*Task requirements:* State how many of the lines below contain the string "label", treating uppercase and lowercase as different. Reply with the number only.

(Items stored from a collection)
· · · · ·
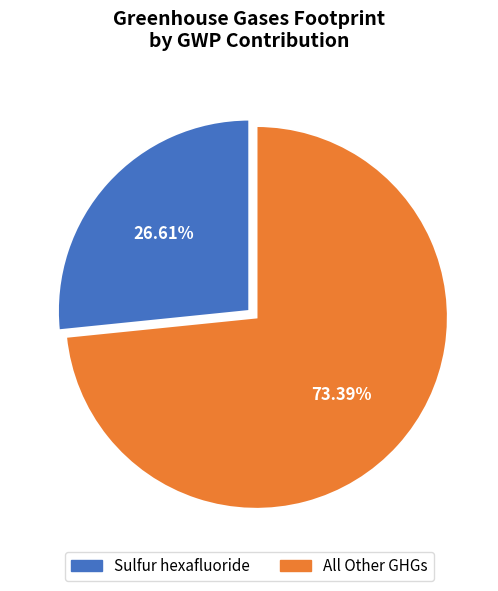

Is there a majority slice in this chart?

Yes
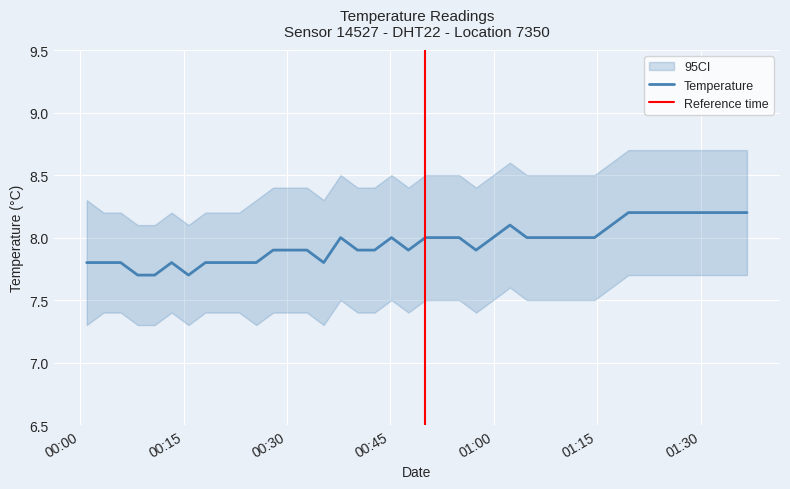

What is the label of the 26th point from the left?

2022-11-27T01:02:21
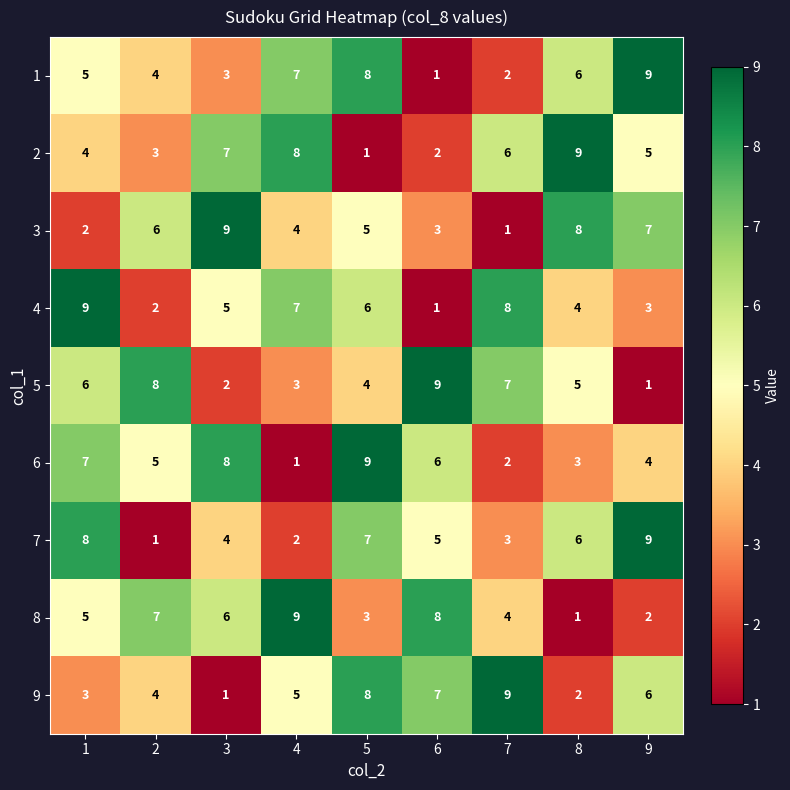

Is it true that 7 equals 3 at 6?

False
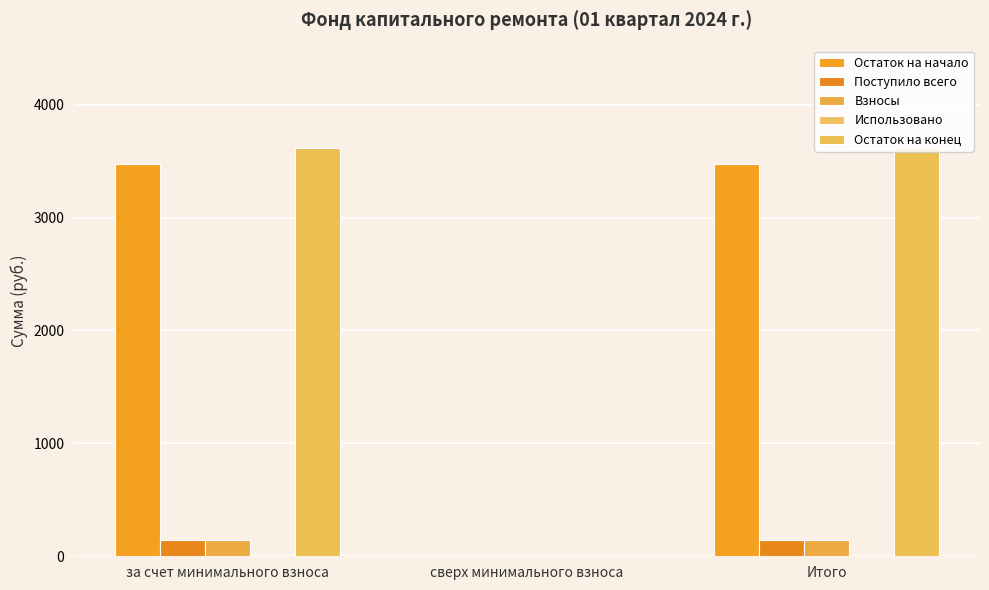

List the series in order of their peak value, highest first.

Остаток на конец, Остаток на начало, Поступило всего, Взносы, Использовано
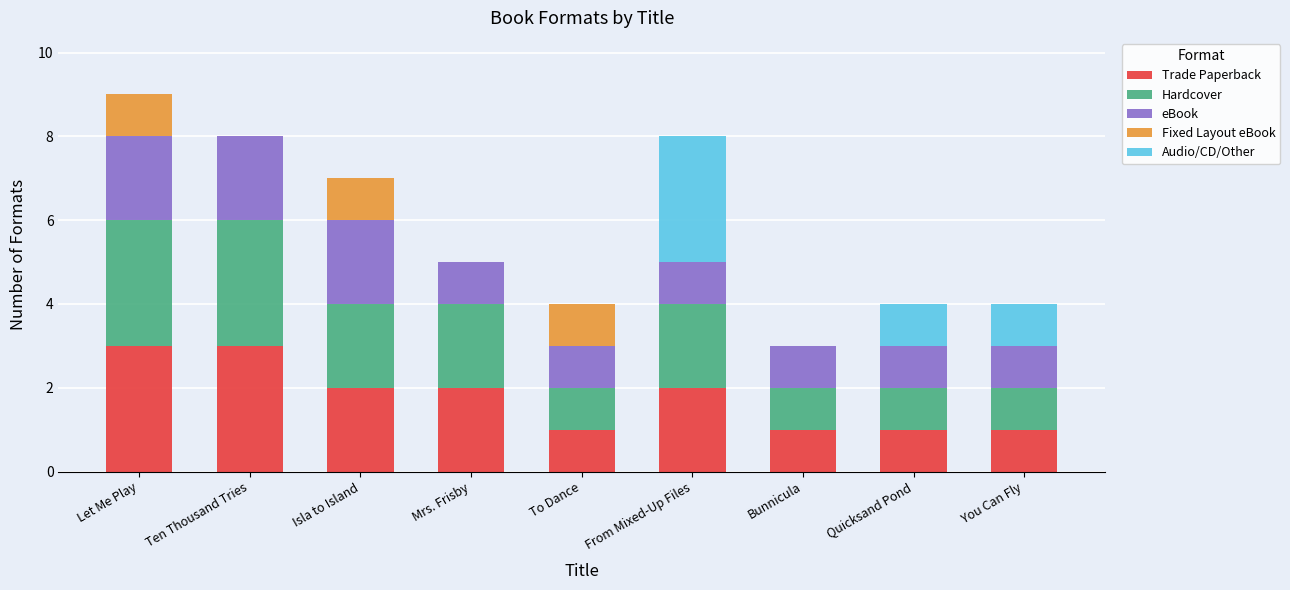

What is the sum of the Trade Paperback values at Isla to Island and Quicksand Pond?

3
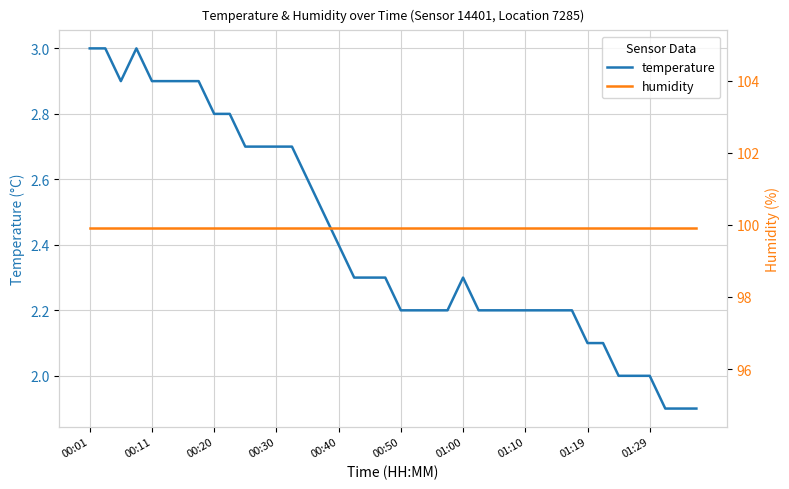

Which label corresponds to the largest value in the chart?

00:01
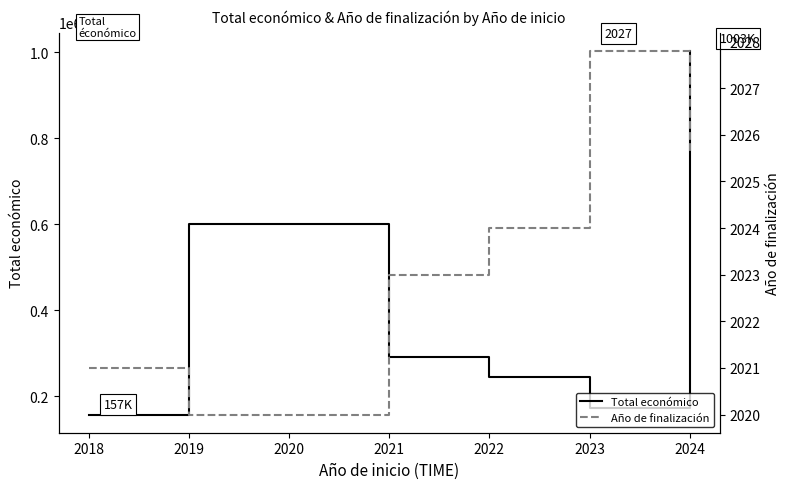

Rank the series by their maximum value, from lowest to highest.

Año de finalización, Total económico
· · · · ·
*Written response:* 2